Text segment:
....

July 28, 2014
'Trusted' Computers Can Access Personal Information of Users
Information on an iPhone may not be as secure as some users would like to believe.
Apple admitted this week users’ personal information — such as contacts and text messages — can be extracted from the devices.
The information can be taken off the phones using similar techniques employed to circumvent backup encryption, Reuters reported. Law enforcement or others who have access to trusted computers, the report stated, would allow the information to be accessed.
The revelation came late last week when researcher Jonathan Zdziarski showed how services take information for what Apple said is diagnostic services.
Bidness Etc said Apple did not dispute the claim but simply shrugged it off noting the data is extracted and is used by enterprise IT departments, developers and Apple to troubleshoot technical issues.
Zdziarski said iPhone users wouldn’t even be aware the services are running and have no way to turn them off. Adding to the mystery, or the unknown, for users is the fact that if computers have previously been granted the trust status is not known to users.
“There’s no way to `unpair’ except to wipe your phone,” Zdziarski said.
Late last week he posted a video demonstration during a conference showing what information he was able to take from an unlocked computer while using a trusted computer.
In the Reuters story, Apple was quoted as saying the services “do not compromise” privacy and security though some information is needed for certain services.
“A user must have unlocked their device and agreed to trust another computer before that computer is able to access this limited diagnostic data,” said Apple.
W. Brice McVicar is a staff writer for SiteProNews.

....

Problem: According to the iPhone privacy article, what is the only way to "unpair" a phone from a trusted computer?

Data under study:

....

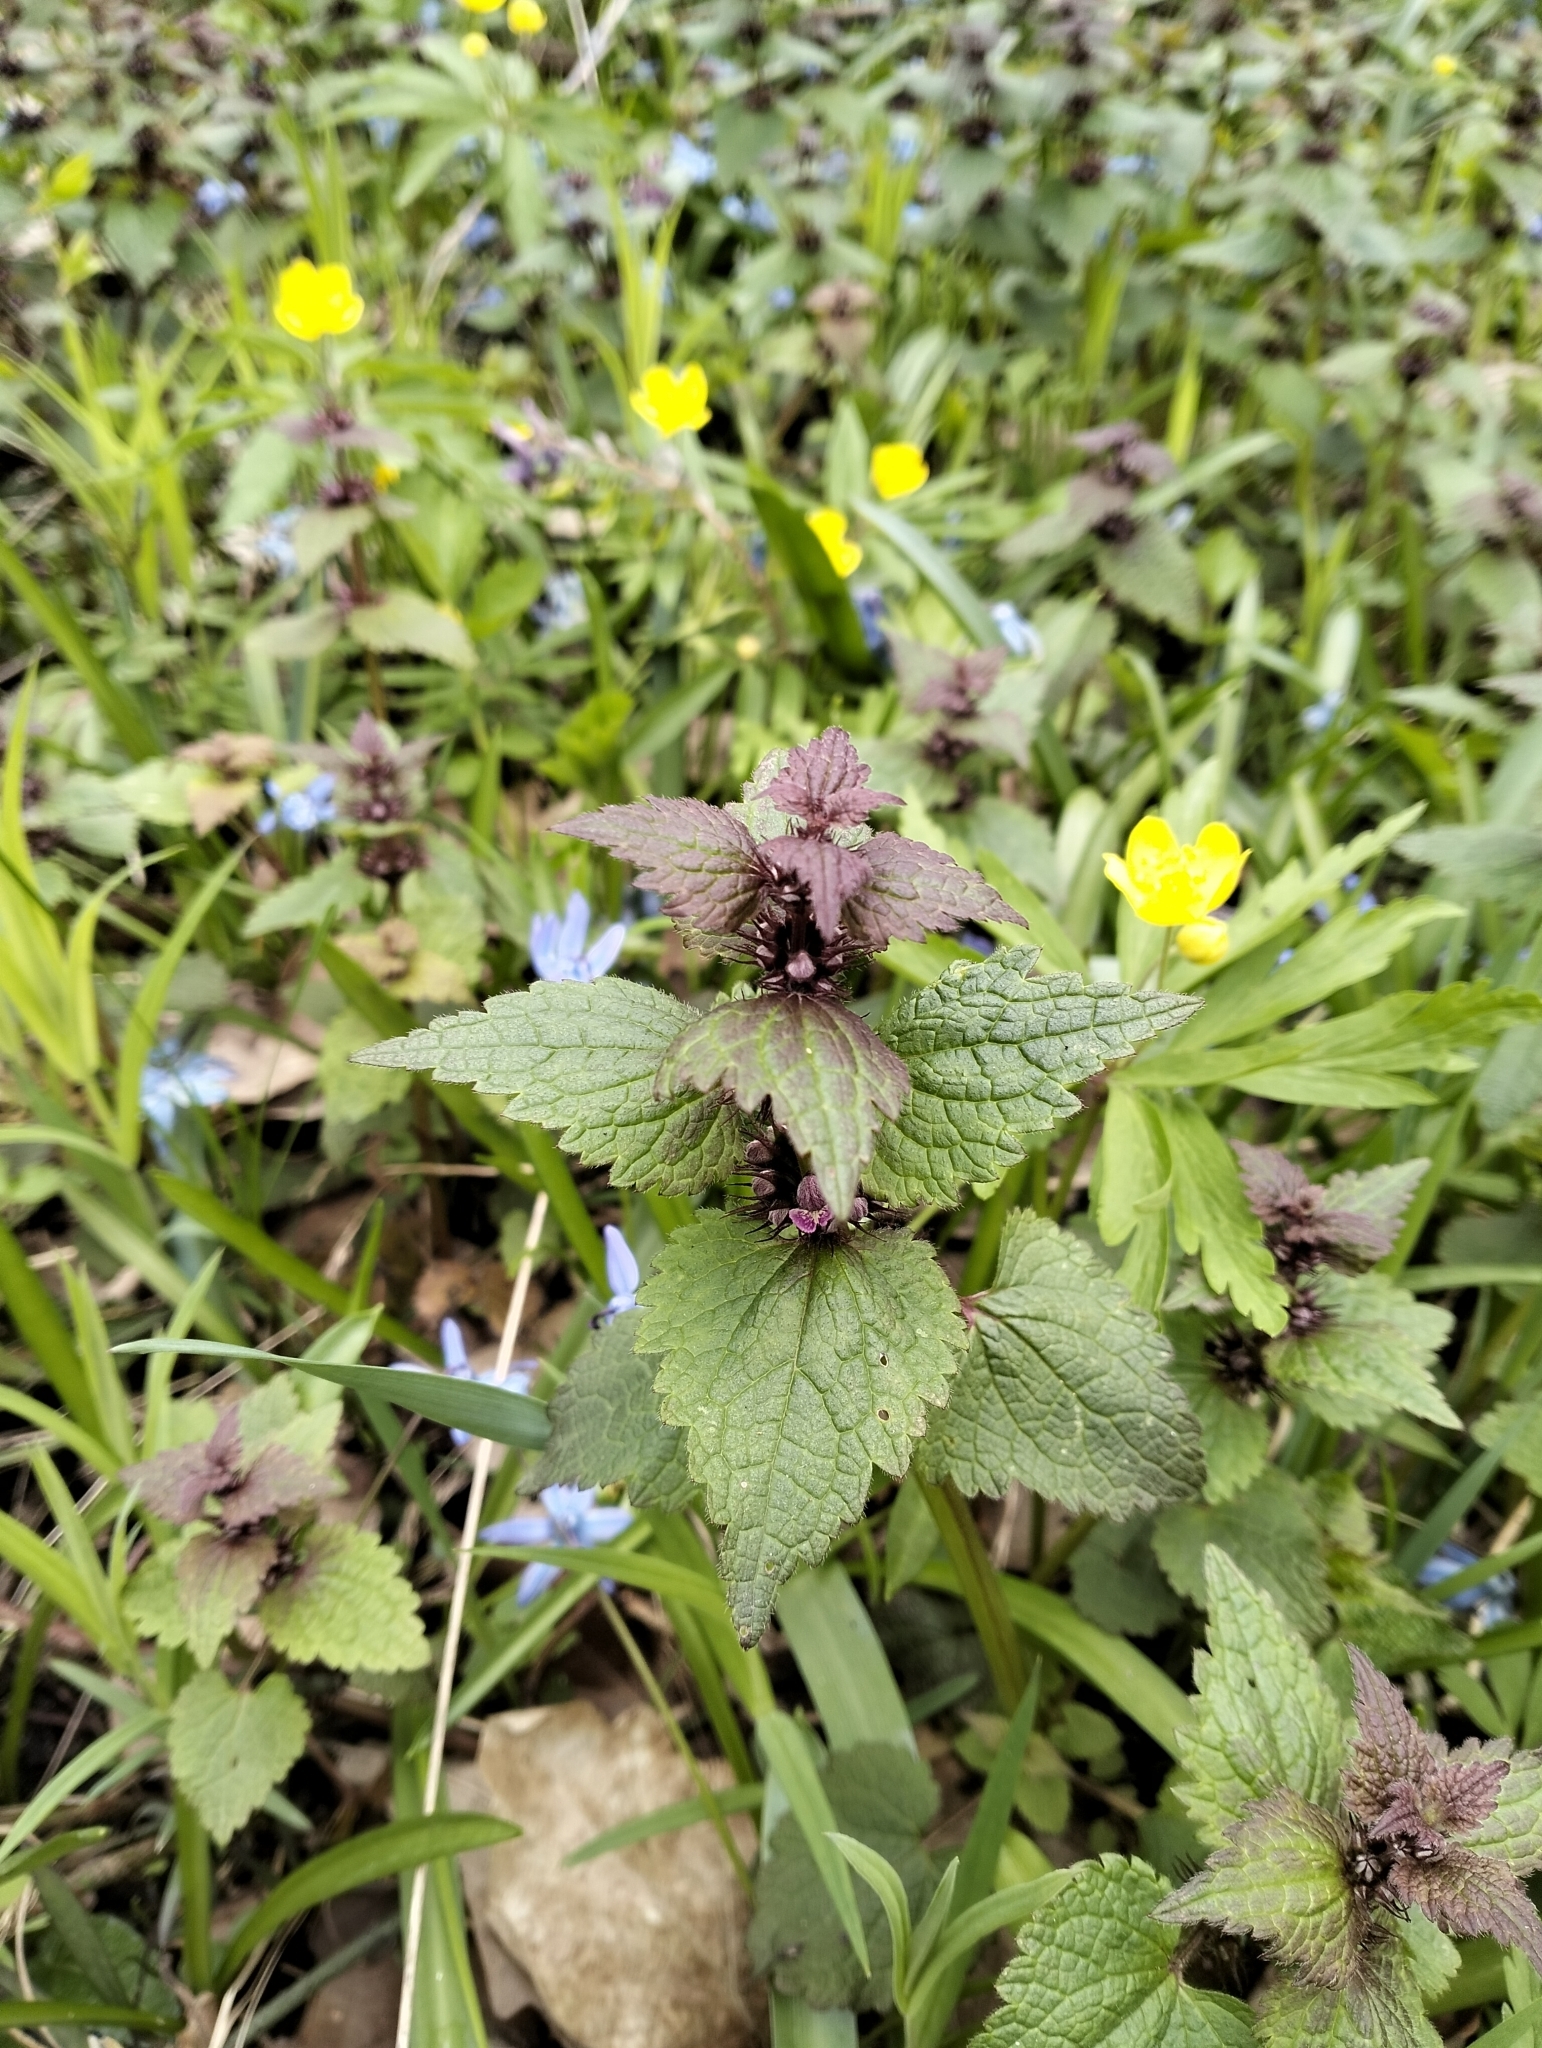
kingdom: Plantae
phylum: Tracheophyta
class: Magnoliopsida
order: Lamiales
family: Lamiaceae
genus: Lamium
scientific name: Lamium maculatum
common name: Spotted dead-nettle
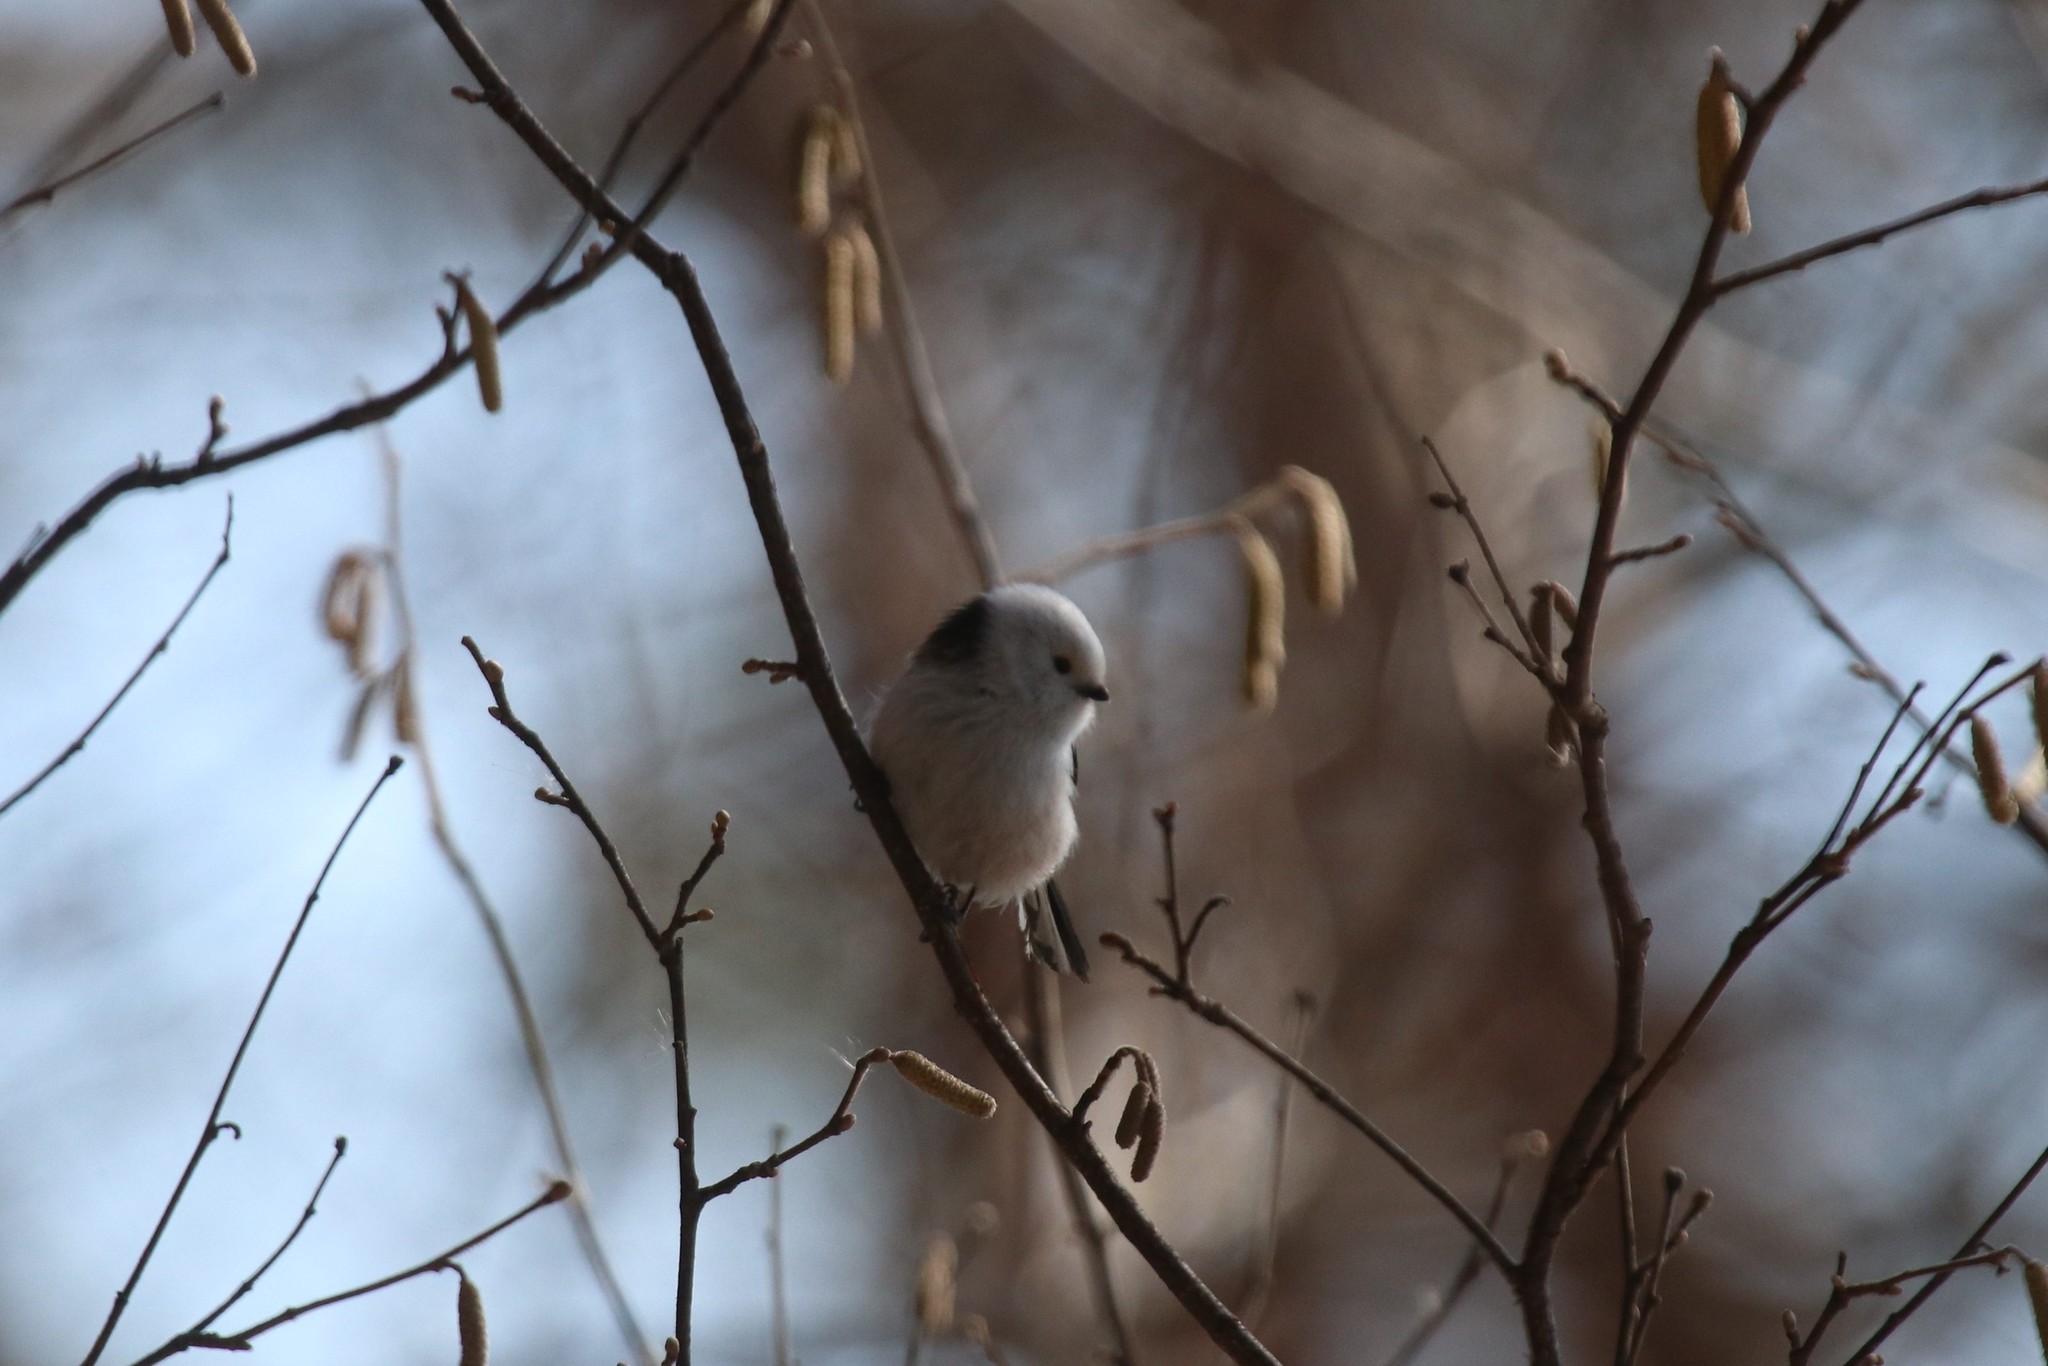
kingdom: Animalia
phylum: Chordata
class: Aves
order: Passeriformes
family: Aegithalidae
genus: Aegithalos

....

Response below: Wiping the phone.